▶ Problem
Transcribe the passage of the buildMCMC documentation from "#' Create an" up to and including "will be used.".

R/MCMC_build.R

#' Create an MCMC object from a NIMBLE model, or an MCMC configuration object
#'
#' First required argument, which may be of class \code{MCMCconf} (an MCMC configuration object), or inherit from class \code{modelBaseClass} (a NIMBLE model object).  Returns an uncompiled executable MCMC object.  See details.
#'
#' @param conf Either an MCMC configuration object of class \code{MCMCconf} or a NIMBLE model object. An MCMC configuration object would be returned from \code{configureMCMC} and contains information on the model, samplers, monitors, and thinning intervals to be used. Alternatively, \code{conf} may a NIMBLE model object, in which case default configuration from calling \code{configureMCMC(model, ...l)} will be used.
#' 
#' @param ... Additional arguments to be passed to \code{configureMCMC} if \code{conf} is a NIMBLE model object (see \code{help(configureMCMC)}).
#'
#' @details
#' 
#' Calling buildMCMC(conf) will produce an uncompiled MCMC object. The object contains several methods, including the main \code{run} function for running the MCMC, a \code{getTimes} function for determining the computation time spent in each sampler (see 'getTimes' section below), and functions related to WAIC (\code{getWAIC}, \code{getWAICdetails}, \code{calculateWAIC} (see \code{help(waic)}).

[Collected data entries]
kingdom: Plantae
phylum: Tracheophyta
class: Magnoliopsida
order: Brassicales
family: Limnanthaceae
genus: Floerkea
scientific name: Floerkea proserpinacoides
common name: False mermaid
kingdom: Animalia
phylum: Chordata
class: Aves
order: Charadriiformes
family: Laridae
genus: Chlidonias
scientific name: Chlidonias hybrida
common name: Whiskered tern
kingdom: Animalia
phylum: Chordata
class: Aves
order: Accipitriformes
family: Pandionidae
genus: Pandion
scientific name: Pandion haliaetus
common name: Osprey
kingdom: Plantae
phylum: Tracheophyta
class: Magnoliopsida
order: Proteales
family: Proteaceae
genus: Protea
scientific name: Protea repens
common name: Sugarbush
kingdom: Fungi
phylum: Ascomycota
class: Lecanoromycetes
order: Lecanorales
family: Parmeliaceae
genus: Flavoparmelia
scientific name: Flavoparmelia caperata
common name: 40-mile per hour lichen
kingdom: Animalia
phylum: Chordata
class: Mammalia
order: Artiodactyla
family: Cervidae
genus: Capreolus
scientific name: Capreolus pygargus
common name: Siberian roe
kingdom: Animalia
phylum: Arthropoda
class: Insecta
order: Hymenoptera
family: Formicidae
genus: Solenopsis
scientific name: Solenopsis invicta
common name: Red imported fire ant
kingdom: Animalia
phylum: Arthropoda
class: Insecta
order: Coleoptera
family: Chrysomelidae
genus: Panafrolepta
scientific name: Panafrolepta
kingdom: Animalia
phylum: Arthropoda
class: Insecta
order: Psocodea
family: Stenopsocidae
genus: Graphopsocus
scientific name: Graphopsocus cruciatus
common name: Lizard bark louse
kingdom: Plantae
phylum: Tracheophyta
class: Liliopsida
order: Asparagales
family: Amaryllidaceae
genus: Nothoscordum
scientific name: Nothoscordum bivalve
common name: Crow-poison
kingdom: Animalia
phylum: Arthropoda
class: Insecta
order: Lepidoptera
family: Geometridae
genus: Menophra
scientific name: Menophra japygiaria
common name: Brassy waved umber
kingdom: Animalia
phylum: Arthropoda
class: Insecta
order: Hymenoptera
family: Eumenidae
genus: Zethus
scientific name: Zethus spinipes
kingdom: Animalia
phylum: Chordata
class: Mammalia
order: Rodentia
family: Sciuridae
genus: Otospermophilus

▶ Finished task
#' Create an MCMC object from a NIMBLE model, or an MCMC configuration object
#'
#' First required argument, which may be of class \code{MCMCconf} (an MCMC configuration object), or inherit from class \code{modelBaseClass} (a NIMBLE model object).  Returns an uncompiled executable MCMC object.  See details.
#'
#' @param conf Either an MCMC configuration object of class \code{MCMCconf} or a NIMBLE model object. An MCMC configuration object would be returned from \code{configureMCMC} and contains information on the model, samplers, monitors, and thinning intervals to be used. Alternatively, \code{conf} may a NIMBLE model object, in which case default configuration from calling \code{configureMCMC(model, ...l)} will be used.